Appropriately enough, the second main section of the report should share its name with the second section in the AMA Guides' report process, i.e., the analysis of the findings. In this section, the physician should answer very directly, for the record, questions such as, “Does the claimant have a permanent impairment?” and “Has the claimant reached maximum medical improvement?” The physician should then list all the diagnoses for which there is “a ratable permanent impairment causally related to the work injury or exposure in question.”
Step 3 of the report process involves the third main section of the IR report, the discussion. In this section, the physician shows clearly, in terms that both medical and legal professionals can understand, how the rating was derived. The physician should explicitly state which IR method is most appropriate and why. If applicable, the physician should list what diagnosis line was used and what table and page number it came from. The impairment class and grade modifiers should also be provided, along with the rationale for choosing them.

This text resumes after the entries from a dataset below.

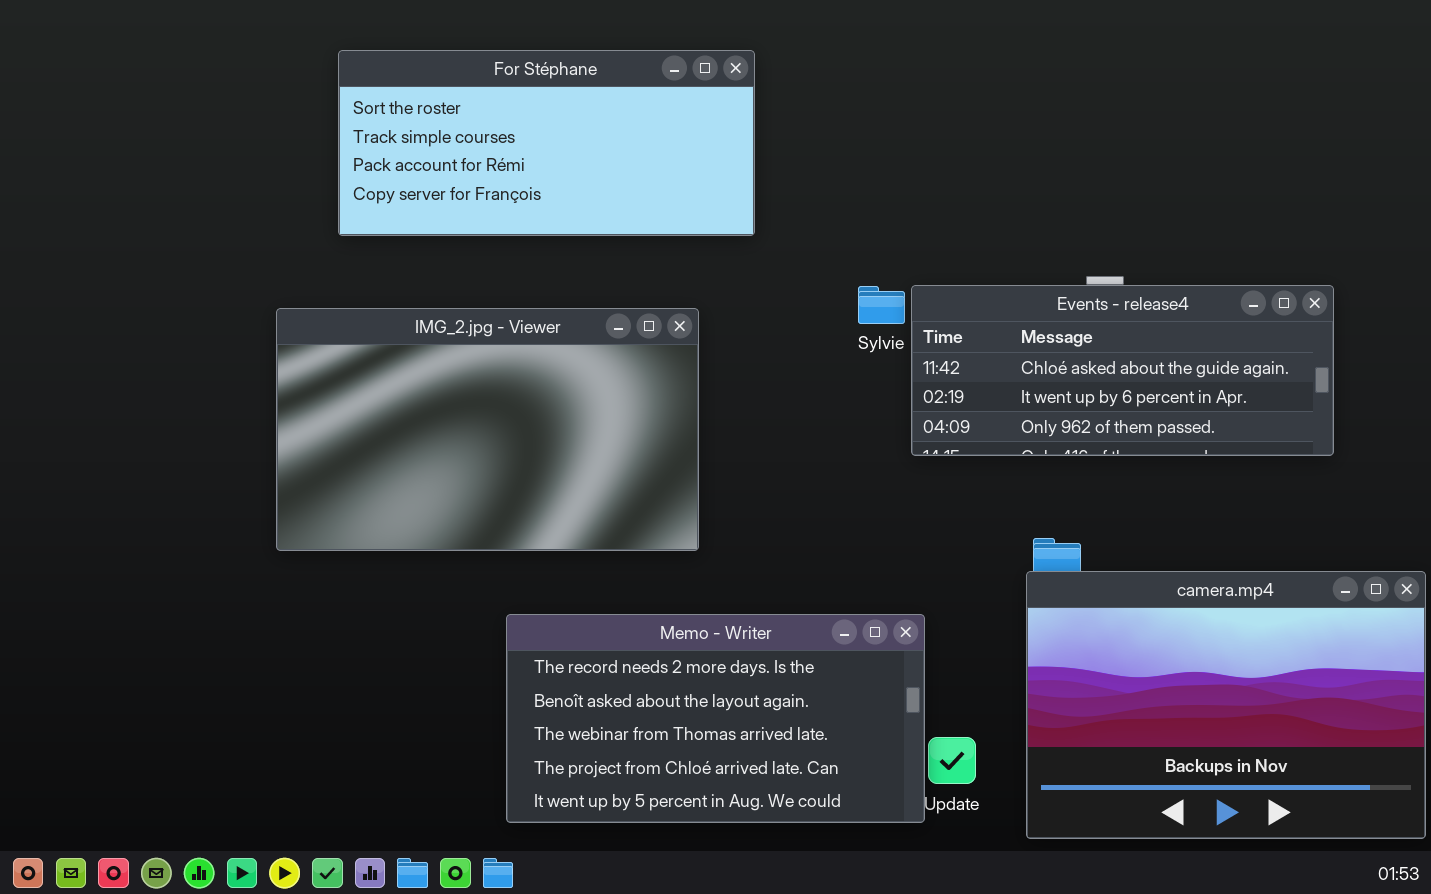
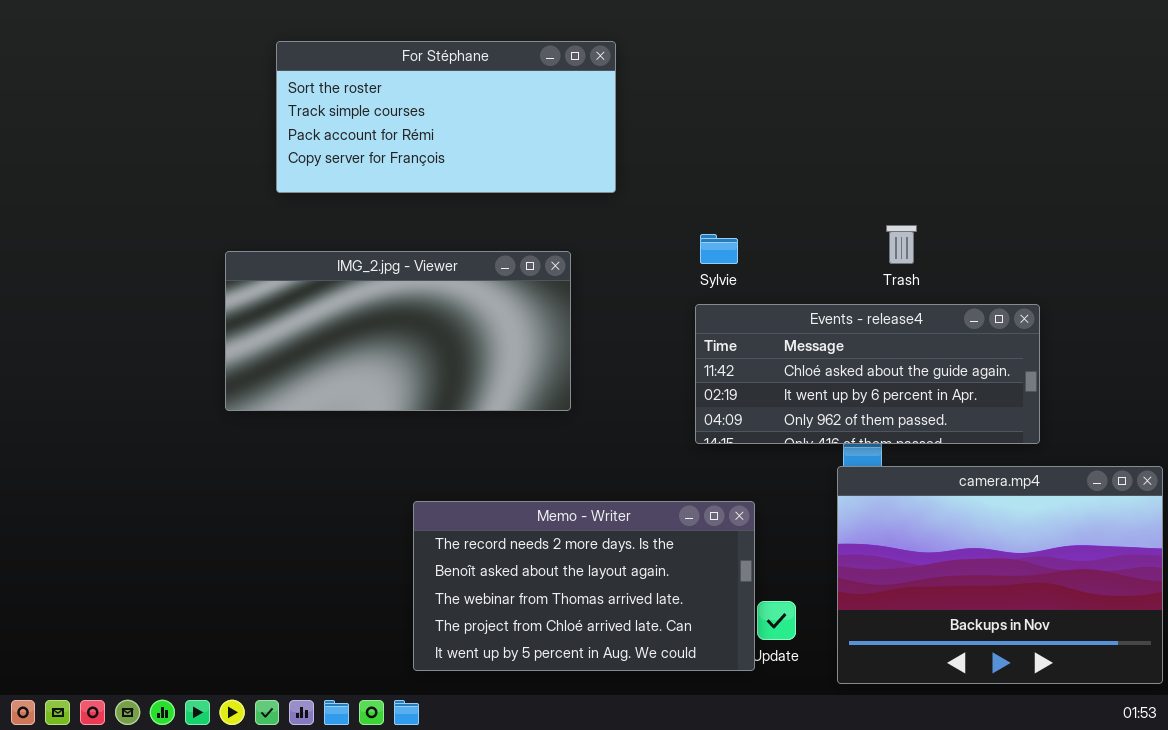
Events - release4: [911,285,1334,456] -> [695,304,1040,444], moved
IMG_2.jpg - Viewer: [276,308,699,551] -> [225,251,571,411], resized

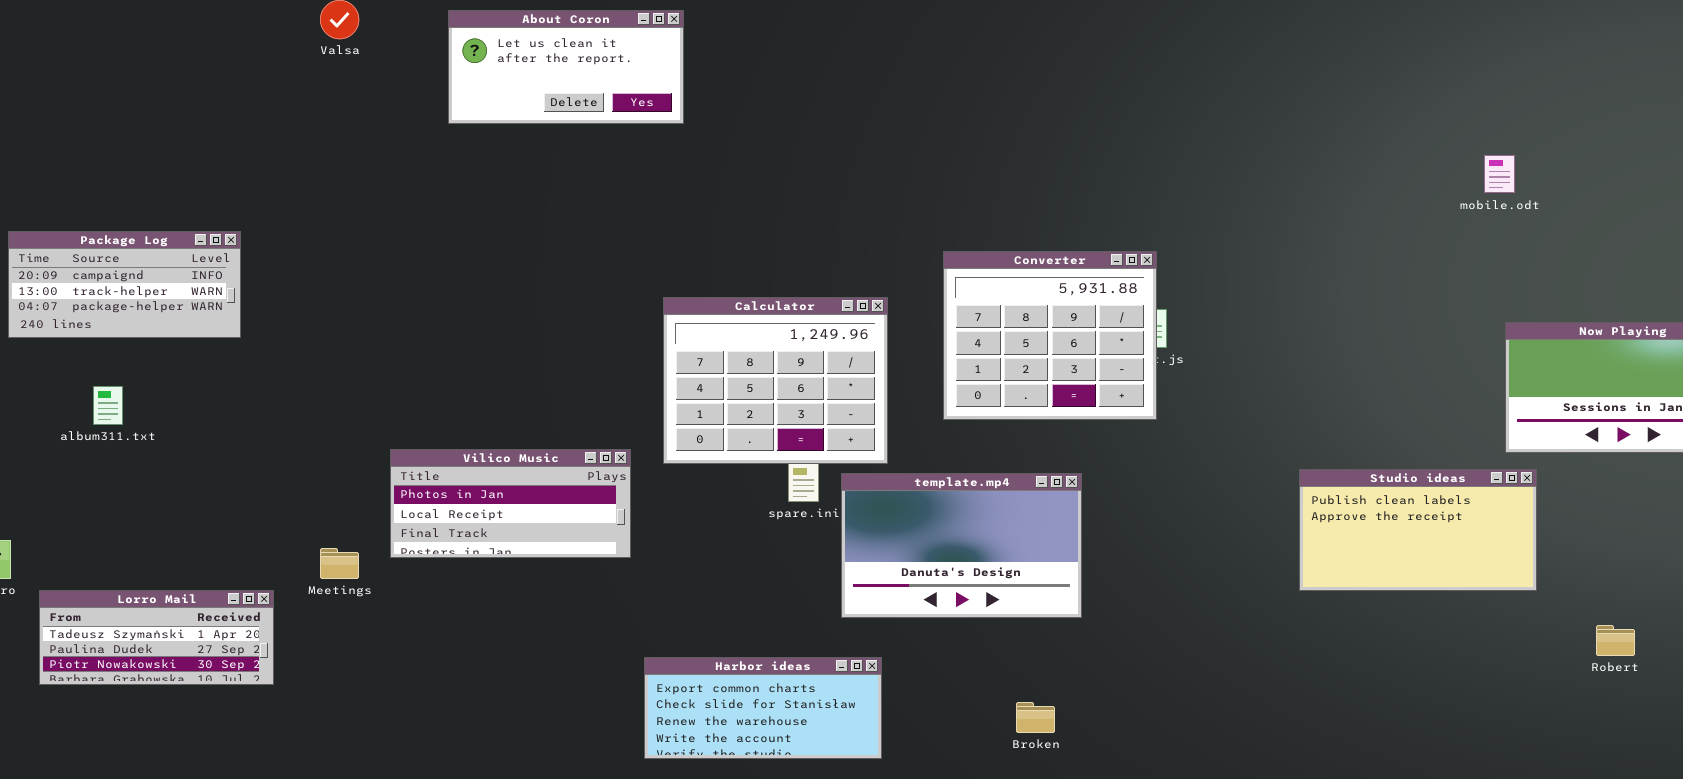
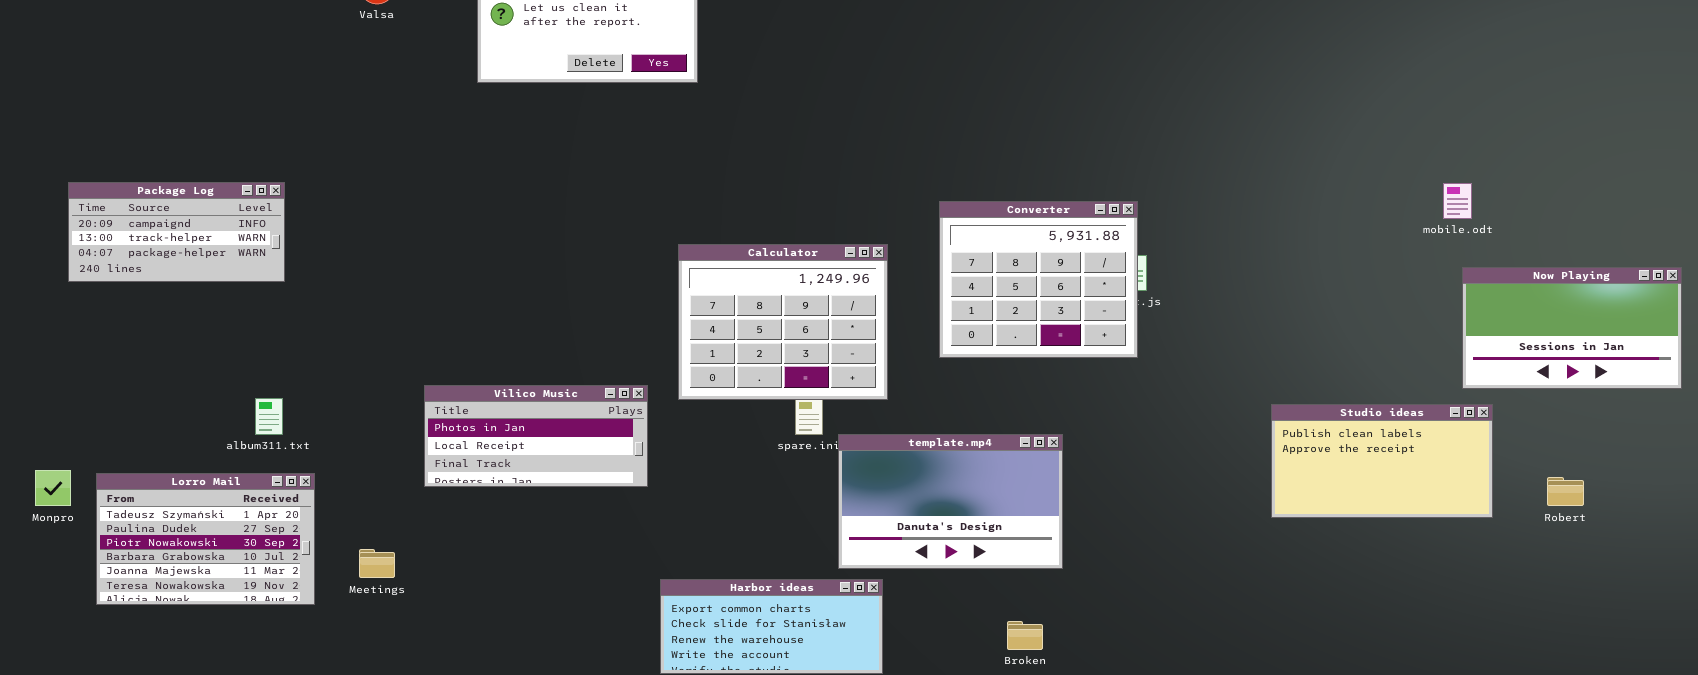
mobile.odt: [1484,155,1515,193] -> [1443,183,1472,219], moved
album311.txt: [93,386,123,425] -> [255,398,283,435], moved
template.mp4: [841,473,1082,618] -> [838,434,1063,569], moved
Meetings: [320,548,359,579] -> [359,549,395,578], moved
Lorro Mail: [39,590,274,685] -> [96,473,315,605], resized
Robert: [1596,625,1635,656] -> [1547,477,1584,506], moved

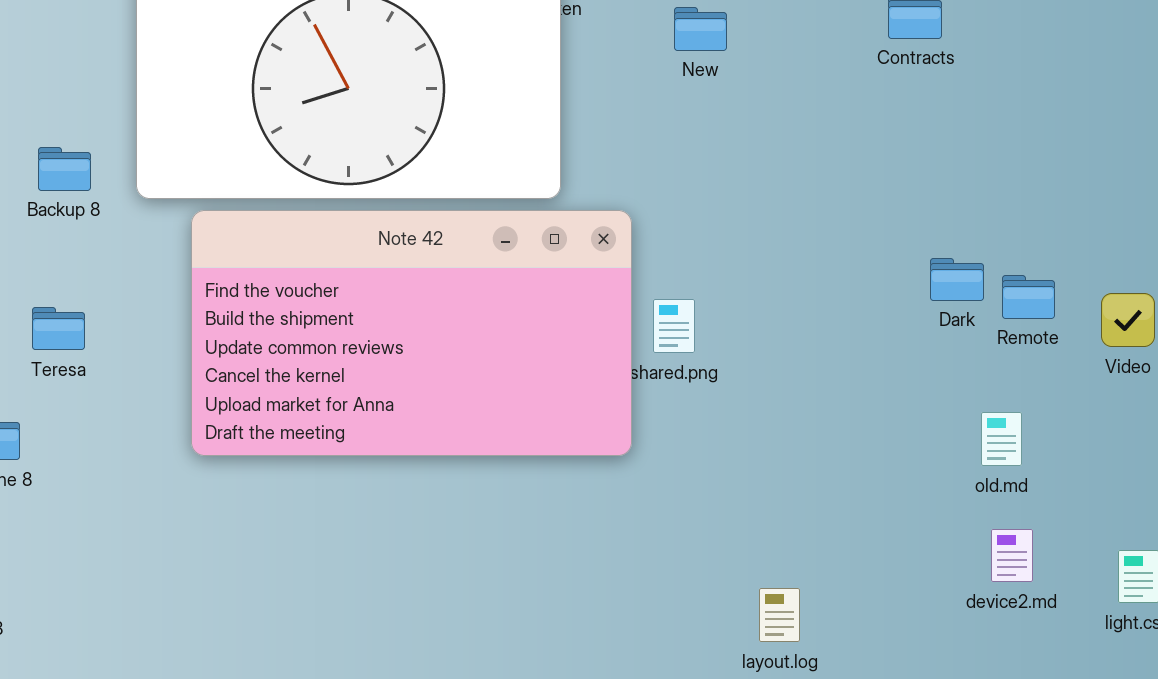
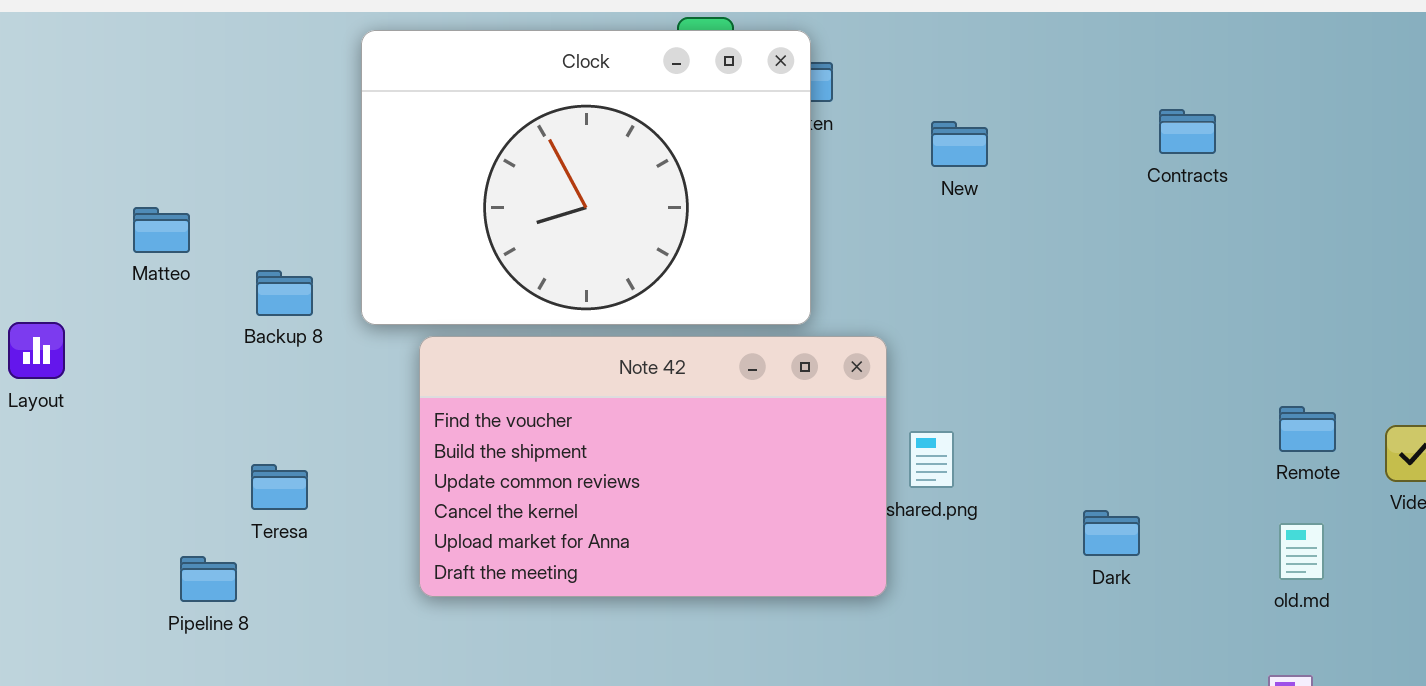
Dark: [930,258,984,301] -> [1083,510,1140,556], moved
Teresa: [32,307,85,350] -> [251,464,308,510], moved
old.md: [981,412,1022,466] -> [1279,523,1324,580], moved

If the net adjustment formula was used, the physician should write it out and show how individual adjustments add up to form the net adjustment. If there are multiple ratable impairments, the physician should follow the above process for each of them and combine them using the appropriate methodology, the Combined Values Chart found as Appendix A (6th ed, 604–606).
Summary
In addition to reading chapters relevant to the physician's specialty, the rating physician must also read Chapters 1 and 2 of the AMA Guides, Sixth Edition, being particularly mindful of the overarching principles presented in Table 2-1 (6th ed, 20). Being familiar with these principles will potentially go a long way in supporting and defending the chosen methodology for any given medical IR evaluation. All IR reports should be divided into three main sections: clinical evaluation, analysis of the findings, and discussion. These three sections are required to have specific subsections, such as patient history and a record review, that cannot be omitted if the report is to be in keeping with AMA Guides methodology. Finally, to obtain the highest level of competency, the rating physician should be familiar with jurisdictional requirements that effectively supplant AMA Guides methodology.